Former Ohio State offensive line coach Greg Studrawa certainly deserves his share of the blame for the struggles we saw in the run game. Moving guys who are natural tackles inside to play guard led to some outstanding pass blocking, but there were glaring problems when trying to run the ball as the season progressed. The offensive line was only part of the problem. The other part? The Ohio State football team’s run game became too predictable.
Around midseason, you began noticing major issues in short yardage. The offensive line wasn’t getting any movement. That lack of productivity in short-yardage began to spread to all downs and distances. The complaints of predictability could be heard from fans and media alike. Thanks to Bill Landis of The Athletic, I didn’t realize just how predictable Ryan Day had become in his run play calling.

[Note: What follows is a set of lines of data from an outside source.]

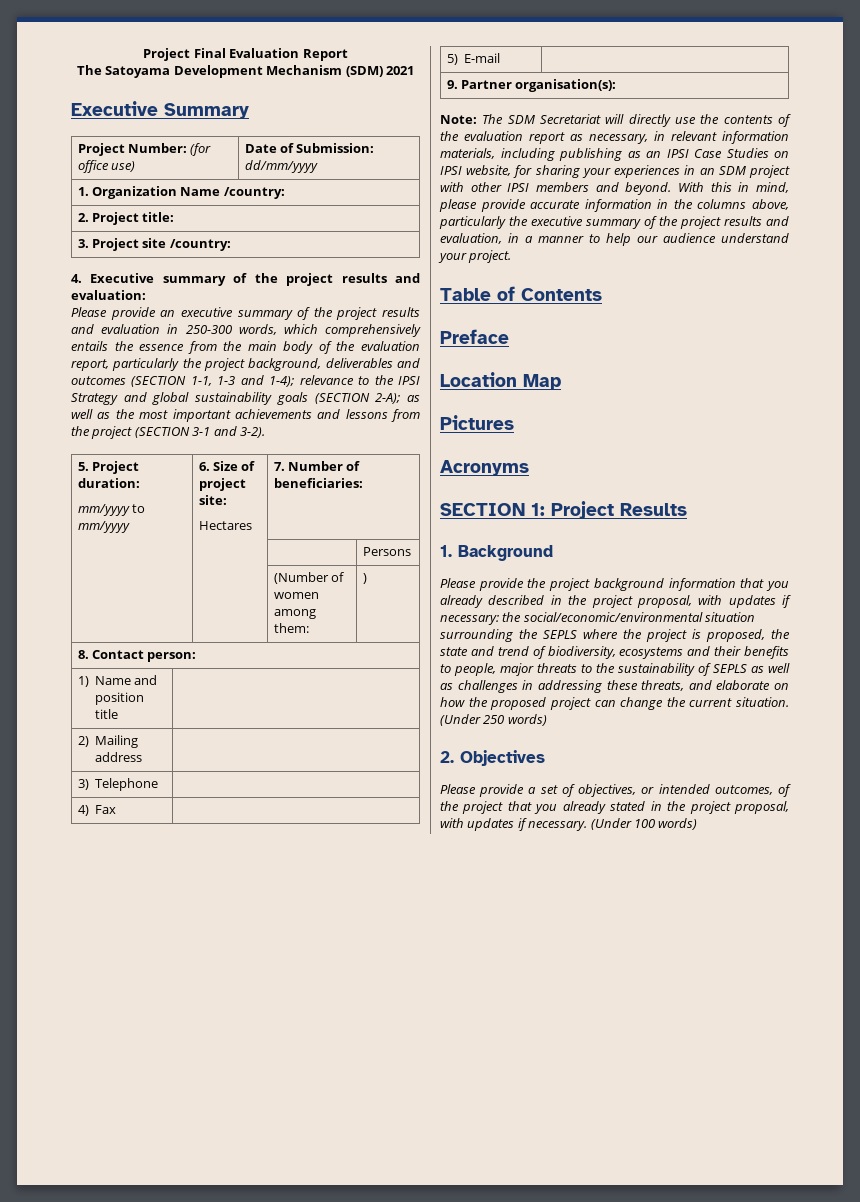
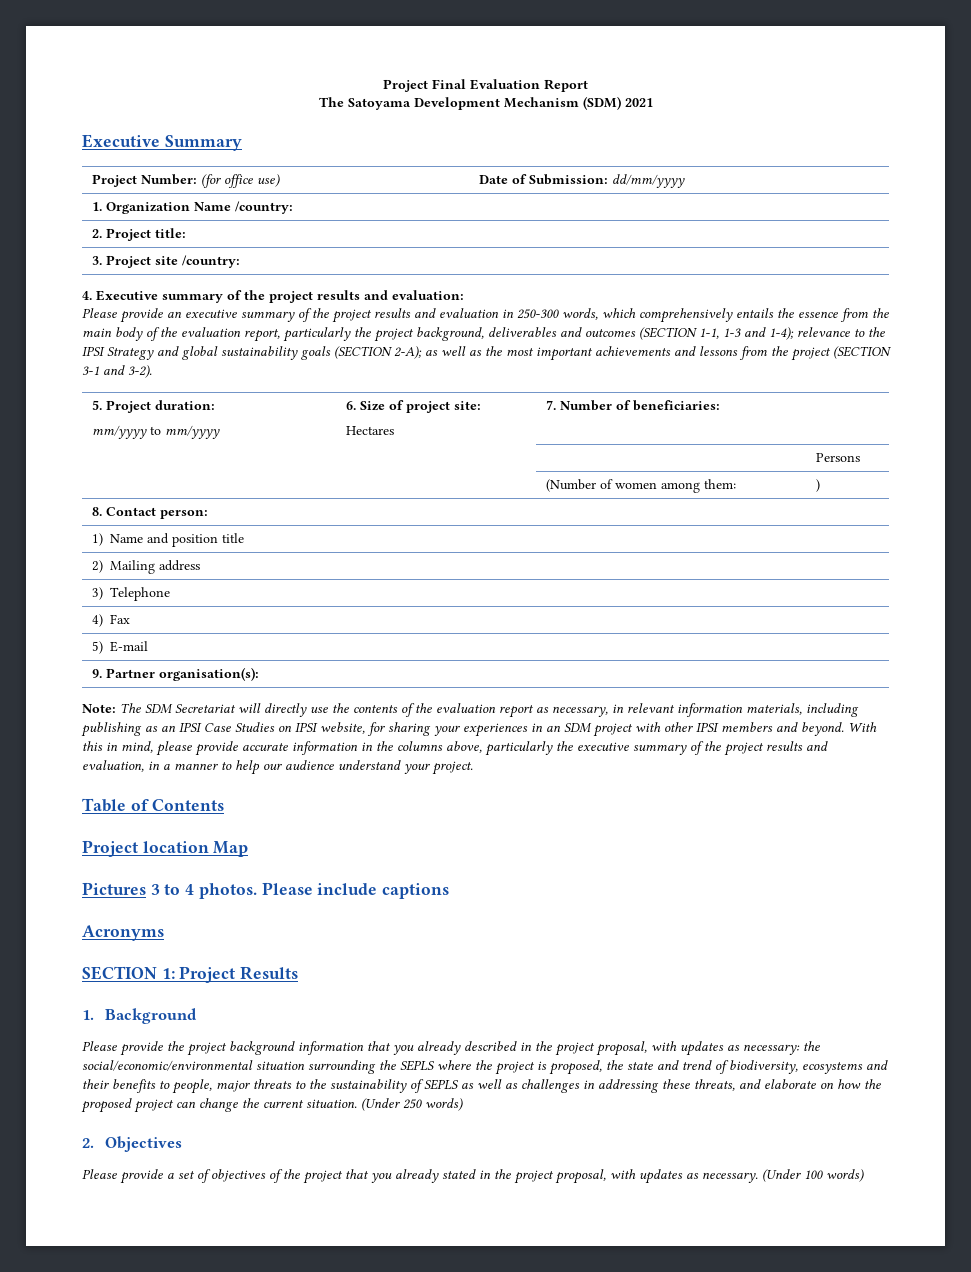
[440,329,509,344] [440,372,517,387] Preface // Location -> [82,840,209,857] Project location
(514, 422) none -> [150,882,450,899] 3 to 4 photos. Please include captions
[782,595,791,608] if -> [727,1045,740,1051] as
[578,784,773,797] objectives, or intended outcomes, -> [211,1169,266,1182] objectives
[517,818,527,831] if -> [686,1173,699,1179] as

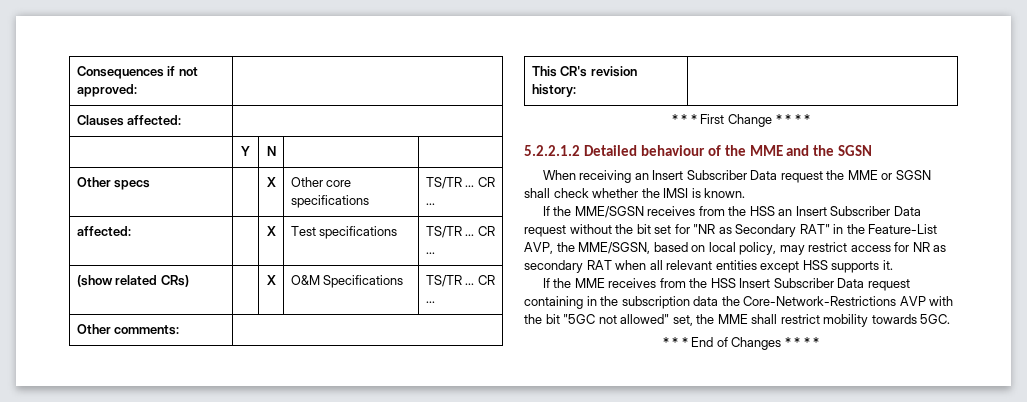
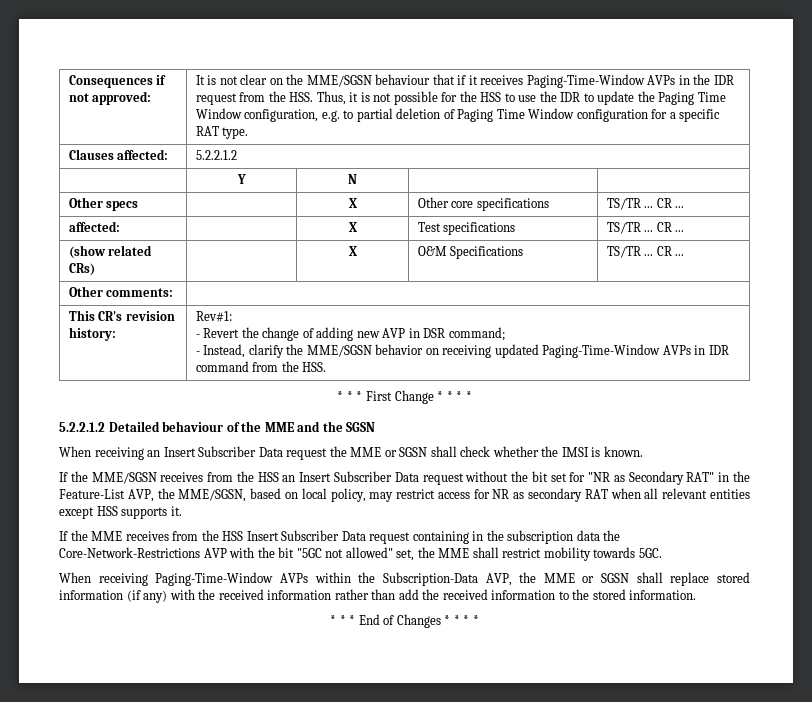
(137, 90) none -> [195,74,734,88] [195,91,726,105] [195,108,721,122] [195,126,249,139] It is not clear on the MME/SGSN behaviour that if it receives Paging-Time-Window AVPs in the IDR request from the HSS. Thus, it is not possible for the HSS to use the IDR to update the Paging Time Window configuration, e.g. to partial deletion of Paging Time Window configuration for a specific RAT type.
(182, 120) none -> [195,150,237,160] 5.2.2.1.2
(576, 90) none -> [195,311,232,322] [195,327,505,341] [195,344,729,358] [195,361,327,372] Rev#1: // - Revert the change of adding new AVP in DSR command; // - Instead, clarify the MME/SGSN behavior on receiving updated Paging-Time-Window AVPs in IDR command from the HSS.
(951, 319) none -> [59,572,750,586] [59,589,697,603] // When receiving Paging-Time-Window AVPs within the Subscription-Data AVP, the MME or SGSN shall replace stored information (if any) with the received information rather than add the received information to the stored information.

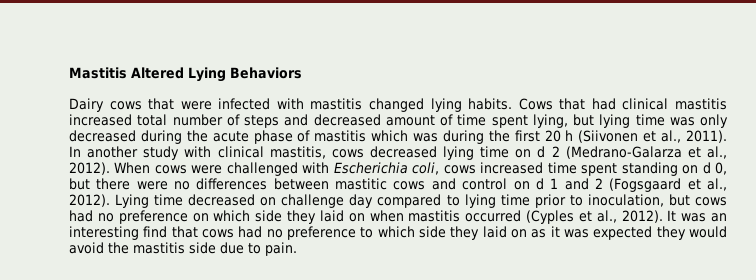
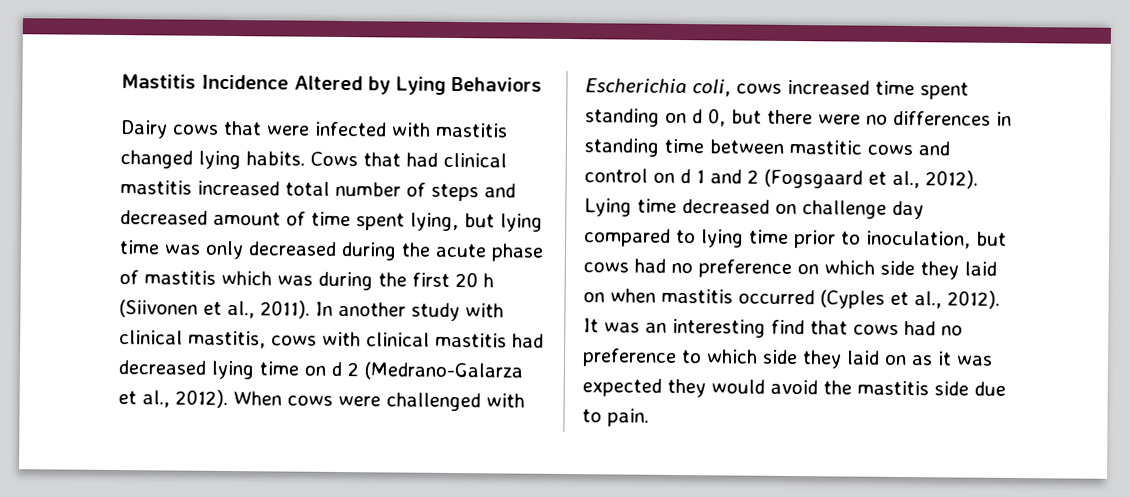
[131,67,184,79] Altered -> [201,74,391,95] Incidence Altered by
(364, 153) none -> [322,331,544,348] with clinical mastitis had
(268, 184) none -> [996,111,1012,126] [584,138,704,157] in standing time

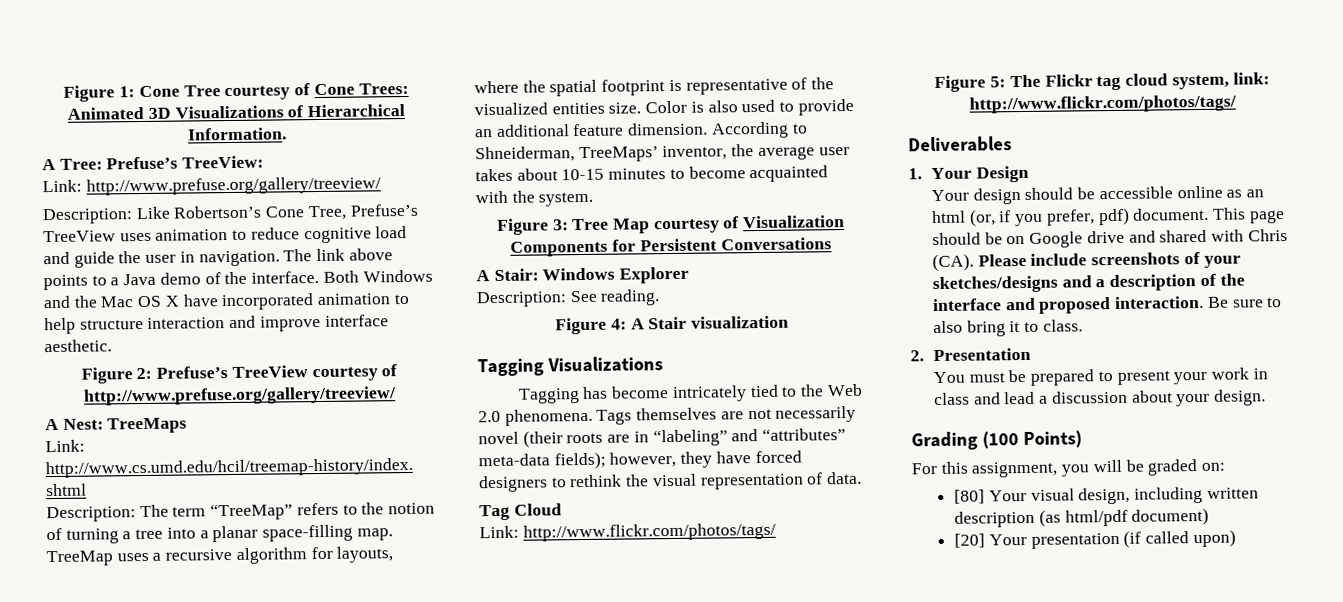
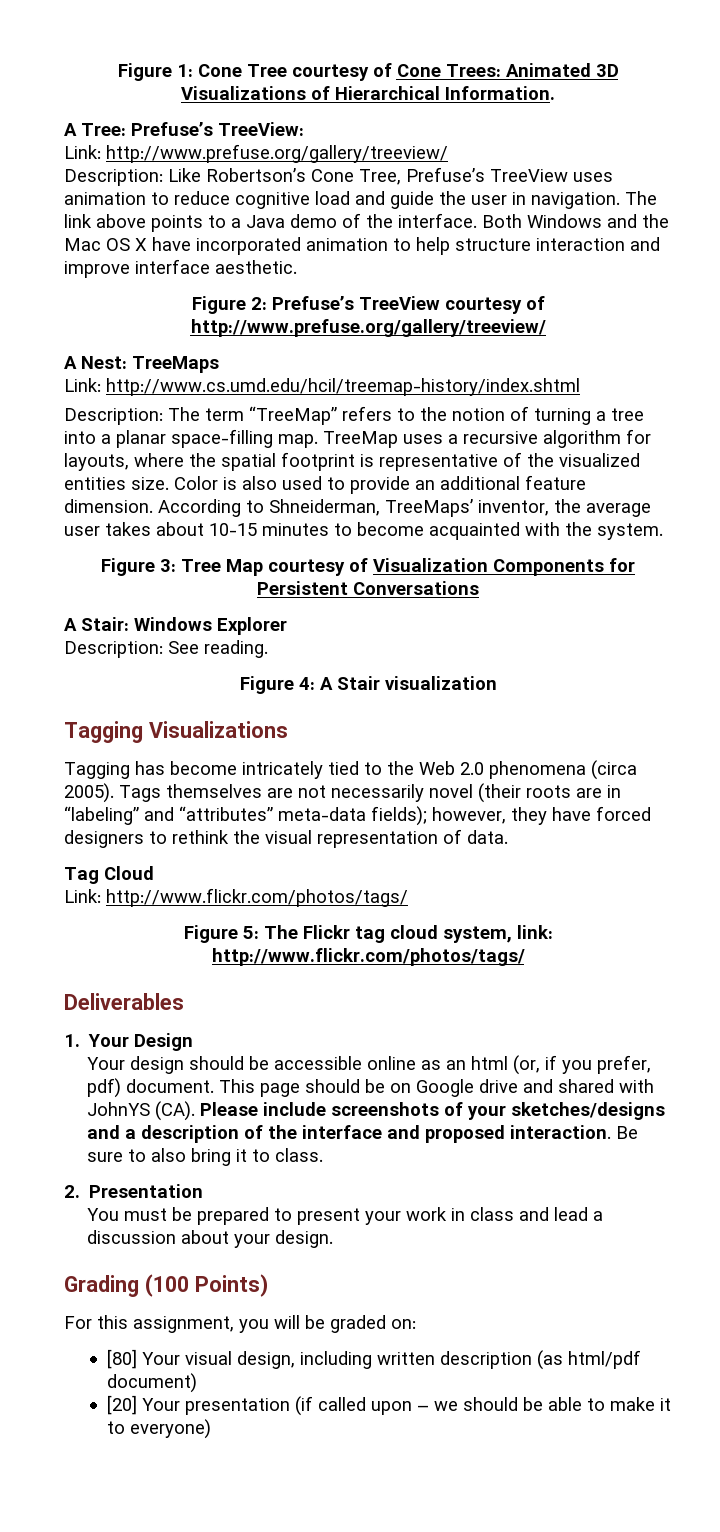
[504,408,593,426] phenomena. -> [489,760,637,780] [64,783,114,803] phenomena (circa 2005).
[1247,229,1288,242] Chris -> [86,1102,150,1116] JohnYS
[1192,529,1236,548] upon) -> [371,1397,672,1415] [107,1419,212,1439] upon – we should be able to make it to everyone)

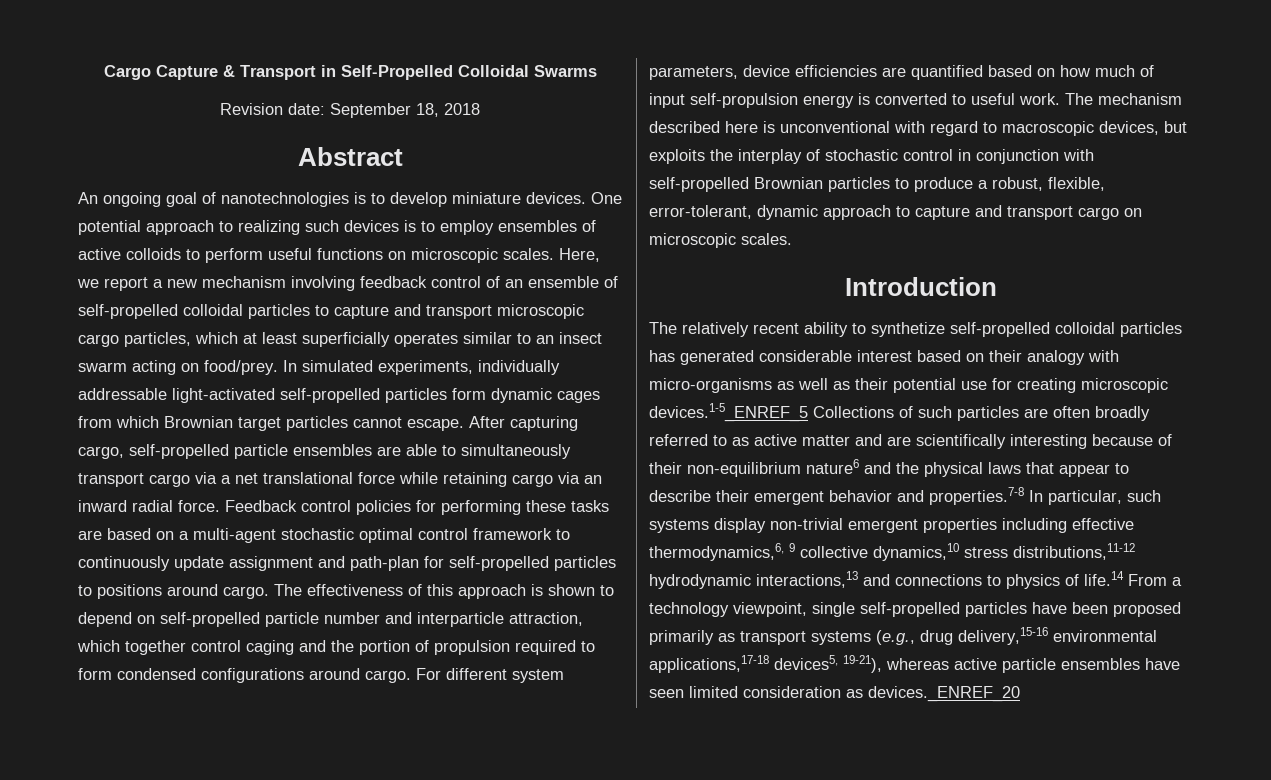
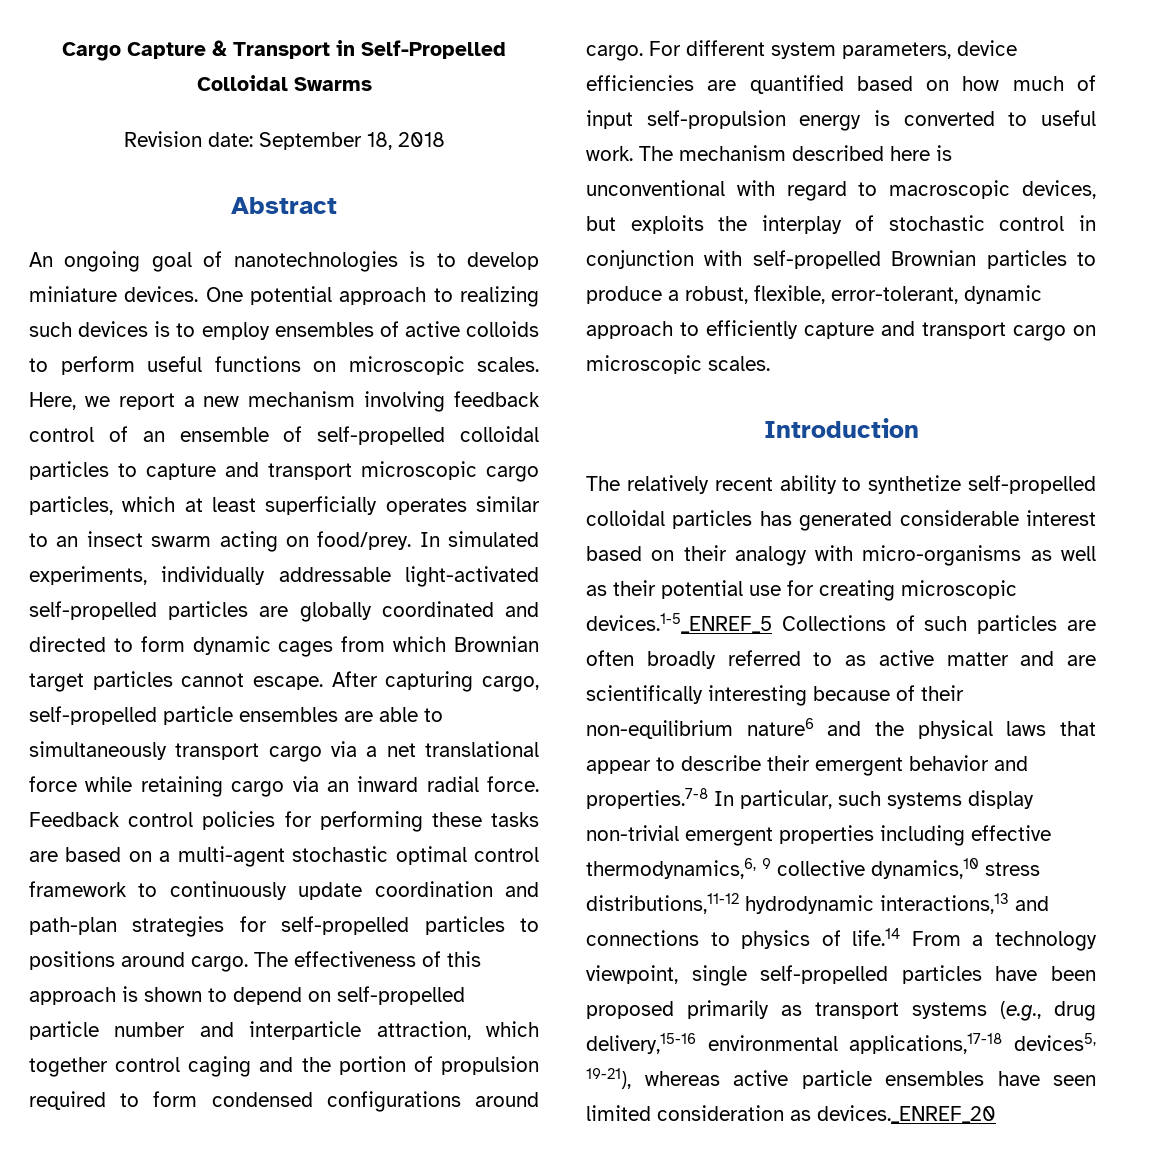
(447, 395) none -> [259,601,539,622] [29,636,133,652] are globally coordinated and directed to
[229,556,313,571] assignment -> [374,881,493,897] coordination
(419, 563) none -> [132,916,225,937] strategies
(910, 211) none -> [706,320,798,339] efficiently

Landis charted the Ohio State football team’s offense in the Rose Bowl and here is what he said:
• Ohio State ran 47 plays from the shotgun against Utah, and 42 of them were passes. That’s an 89 percent throw rate out of the gun. Even if you account for the run-pass options — called runs that turn into throws, of which I counted nine — that’s still not great.
• OSU ran 19 plays either from the pistol formation or under center, and 14 of those were runs. Day was better about mixing in some play-action pass in the second half than he was in the first half, but this is likewise too predictable.
What I find so disappointing about all of this is I’ve always believed Day to be a master at play calling and mixing formations. I’m not sure what changed this past season, but he needs to reevaluate his mindset on this. TreVeyon Henderson is a special running back, but it is hard to be special when the defense pretty much knows what is coming.
We know what this offense can do through the air. If they develop a run game to match it, the Buckeyes are going to be nearly impossible to defend. If not, we’re going to see a lot of C.J. Stroud trying to make throws on third and seven again.